Long Island Pine Barrens Society Executive Director Dick Amper. VALERIE GORDON

authorValerie Gordon on Jul 1, 2019

Suffolk County must refund more than $29 million to its water protection program, according to a state appellate court decision last week.

The court ruled that former Suffolk County Executive Steve Levy illegally transferred $29,409,109 from the county’s Drinking Water Protection Program to “plug holes” in the general budget, according to Paul Sabatino II of Shoreham-based Gordon & Juengst. The county is now required to pay it back.

Mr. Sabatino, who is representing the Long Island Pine Barrens Society, which initially sued the county back in 2011 over the budget maneuver, explained that the fund is part of a voter-approved program, established in 1987, to fund water quality improvement and land preservation measures through a quarter-cent voluntary sales tax.
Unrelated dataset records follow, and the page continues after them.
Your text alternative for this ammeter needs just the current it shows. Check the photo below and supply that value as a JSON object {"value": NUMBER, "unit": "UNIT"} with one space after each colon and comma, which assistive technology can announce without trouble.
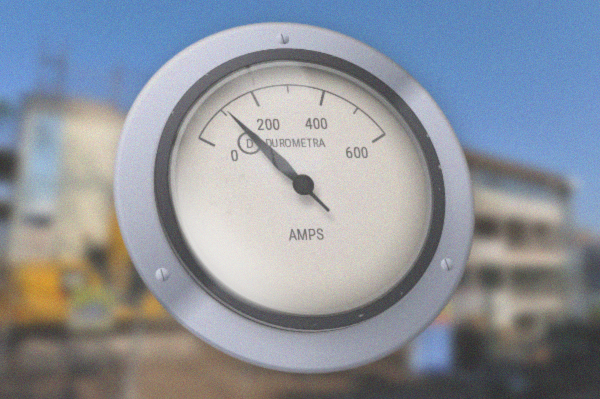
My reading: {"value": 100, "unit": "A"}
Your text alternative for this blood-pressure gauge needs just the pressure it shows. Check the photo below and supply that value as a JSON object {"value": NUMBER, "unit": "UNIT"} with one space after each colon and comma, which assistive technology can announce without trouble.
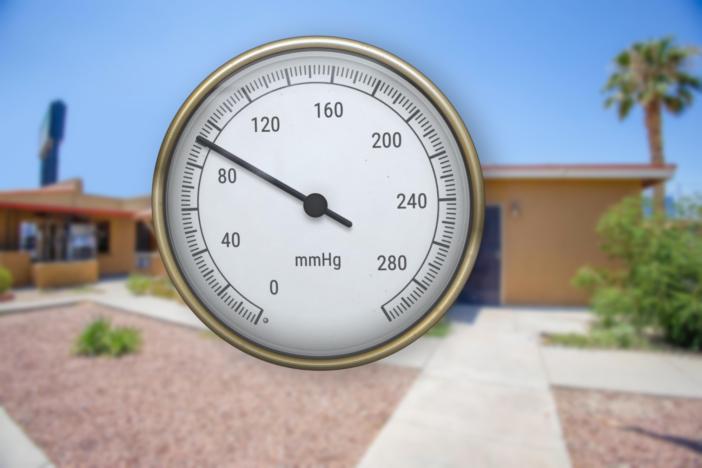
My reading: {"value": 92, "unit": "mmHg"}
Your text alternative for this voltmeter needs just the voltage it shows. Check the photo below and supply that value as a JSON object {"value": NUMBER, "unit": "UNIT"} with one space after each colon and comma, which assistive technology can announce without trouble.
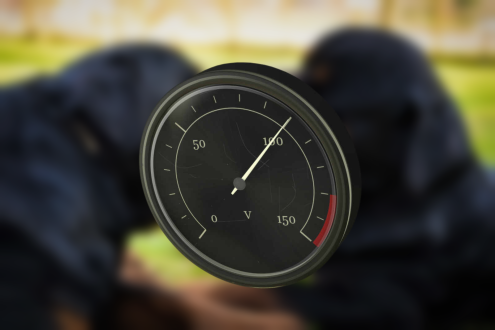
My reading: {"value": 100, "unit": "V"}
Mr. Sabatino explained that the fund’s revenues are to be split between water quality, land preservation, tax stabilization and sewer rate stabilization reserves.

Long Island Pine Barrens Society Executive Director Dick Amper added that in order to redirect portions of those reserves to the county’s general fund, the former county executive would have needed additional voter approval.
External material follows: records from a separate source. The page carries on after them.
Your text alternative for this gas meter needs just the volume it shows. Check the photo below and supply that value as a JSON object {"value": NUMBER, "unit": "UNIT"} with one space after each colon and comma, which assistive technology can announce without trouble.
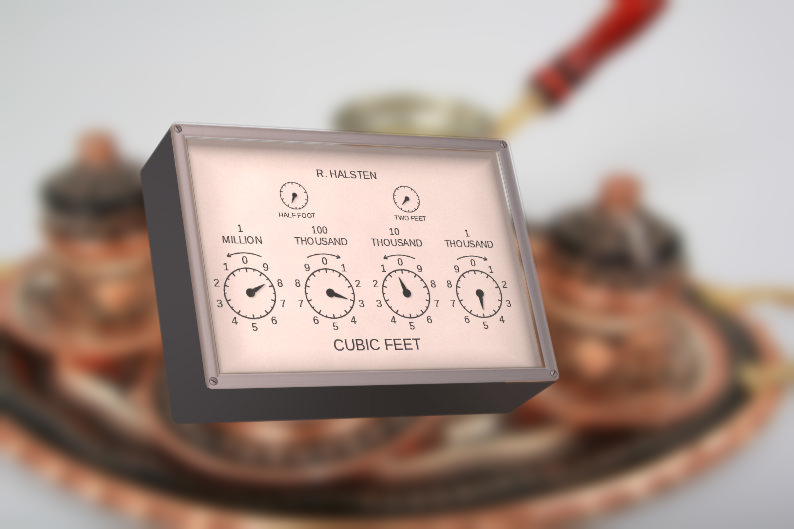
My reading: {"value": 830500, "unit": "ft³"}
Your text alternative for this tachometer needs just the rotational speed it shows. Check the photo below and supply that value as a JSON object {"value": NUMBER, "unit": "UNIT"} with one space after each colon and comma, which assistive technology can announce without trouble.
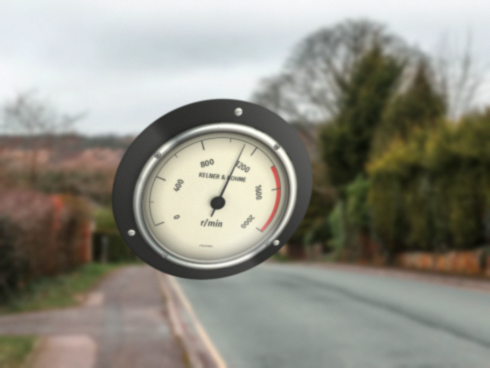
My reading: {"value": 1100, "unit": "rpm"}
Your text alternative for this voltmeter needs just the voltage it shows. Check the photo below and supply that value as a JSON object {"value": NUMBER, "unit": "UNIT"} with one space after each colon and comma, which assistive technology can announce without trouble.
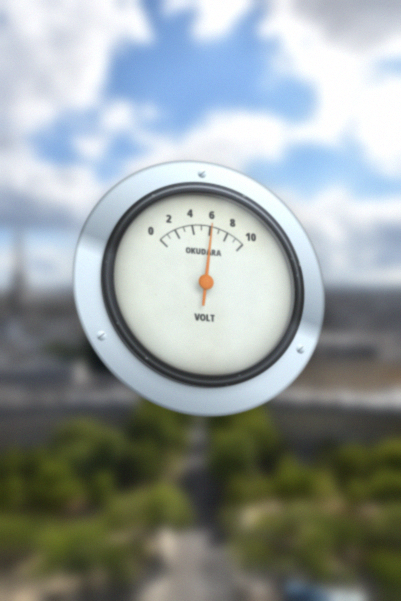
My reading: {"value": 6, "unit": "V"}
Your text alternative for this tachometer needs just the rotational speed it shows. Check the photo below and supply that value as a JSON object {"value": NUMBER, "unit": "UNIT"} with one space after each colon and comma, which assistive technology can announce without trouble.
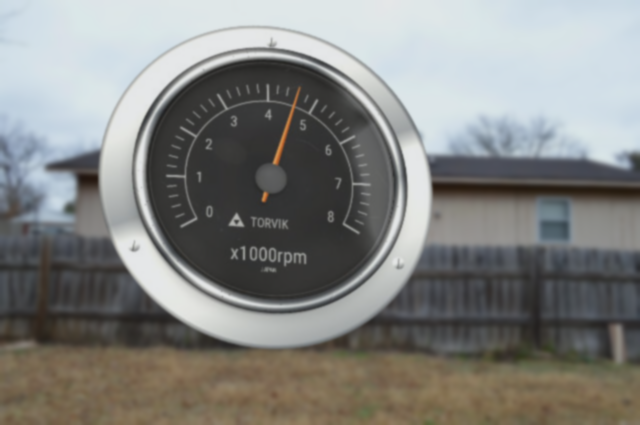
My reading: {"value": 4600, "unit": "rpm"}
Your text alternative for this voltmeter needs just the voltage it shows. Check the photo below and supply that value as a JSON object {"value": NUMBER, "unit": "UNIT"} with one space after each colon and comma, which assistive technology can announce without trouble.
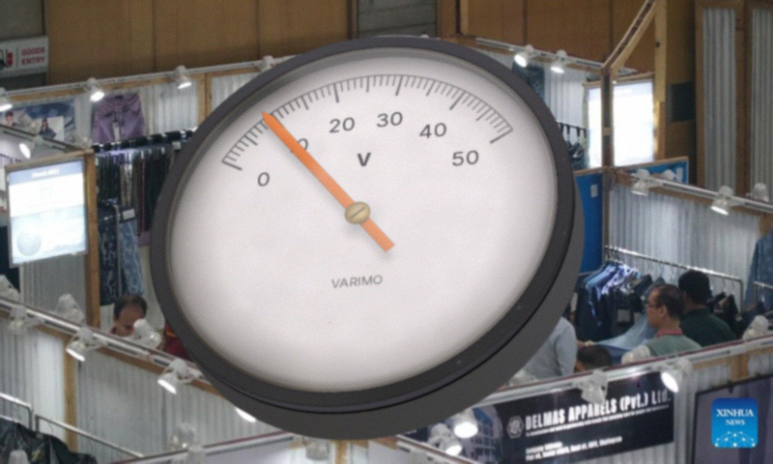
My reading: {"value": 9, "unit": "V"}
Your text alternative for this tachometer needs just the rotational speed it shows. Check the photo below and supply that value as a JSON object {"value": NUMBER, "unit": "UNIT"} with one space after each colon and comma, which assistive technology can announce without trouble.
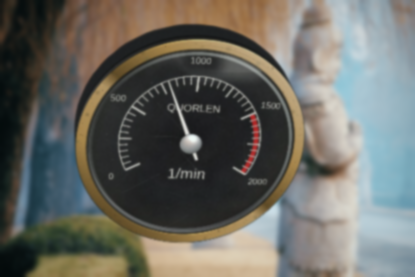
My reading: {"value": 800, "unit": "rpm"}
Mr. Amper boasted that, since 1987, Suffolk County taxpayers have approved more than $2 billion to be used for land and water quality protection projects, noting that Mr. Levy’s actions “threaten the public support” for those programs.
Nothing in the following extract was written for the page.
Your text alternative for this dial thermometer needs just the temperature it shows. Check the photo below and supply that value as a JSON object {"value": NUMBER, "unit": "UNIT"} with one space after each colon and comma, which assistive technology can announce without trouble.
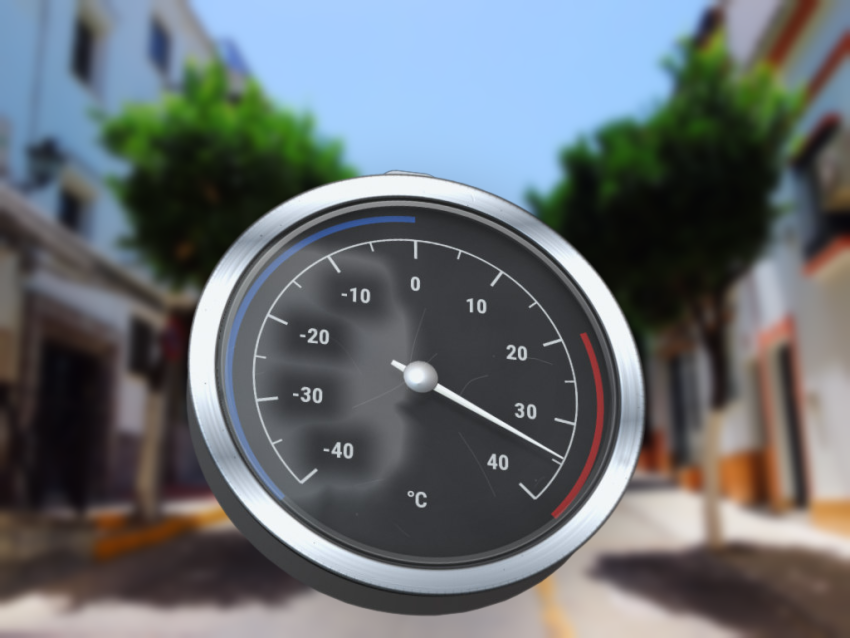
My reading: {"value": 35, "unit": "°C"}
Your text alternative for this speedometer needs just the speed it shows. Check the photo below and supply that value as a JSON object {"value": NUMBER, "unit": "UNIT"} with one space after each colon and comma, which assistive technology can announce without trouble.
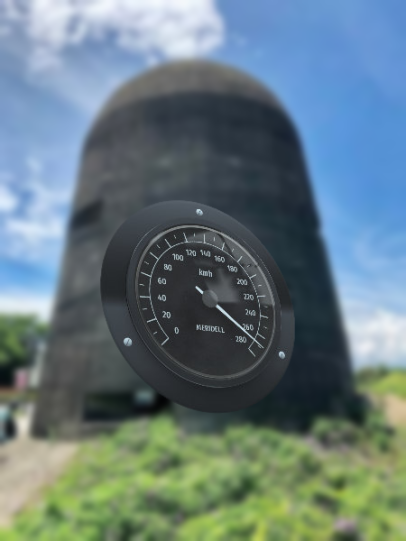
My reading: {"value": 270, "unit": "km/h"}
“The people on Long Island are leaders in protecting land and water,” he said. “You can’t have politicians saying, ‘April fools! We’re going to use it for something else.’”

In November 2014, State Supreme Court Justice Joseph Farneti ruled in the society’s favor, calling the transfer “illegal, and void.” However, the county, which called the transfer a “mistake,” was not initially required to pay it back. Last week’s decision required the county to return more than $29 million to the fund.

Mr. Sabatino added that the fund was first established in 1987 after budget shortfalls at the county level led to a “financial collapse” of its Southwest Sewer District. The program was initially intended to last a total of five years; however, it was expanded, following voter approval in 1997, to 2030.

Mr. Sabatino added that the Long Island Pine Barrens Society brought a similar lawsuit against Suffolk County Executive Steve Bellone’s administration in 2012, after an additional $32.8 million was extracted from the Assessment Stabilization Reserve to cover general expenses for the 2014 fiscal year. He said the county intended to do so annually through 2017.

However, that lawsuit was settled in November 2014 after voters approved a referendum allowing the county to borrow a total of $171.3 million, so long as it was paid back between 2018 and 2029, according to Mr. Sabatino.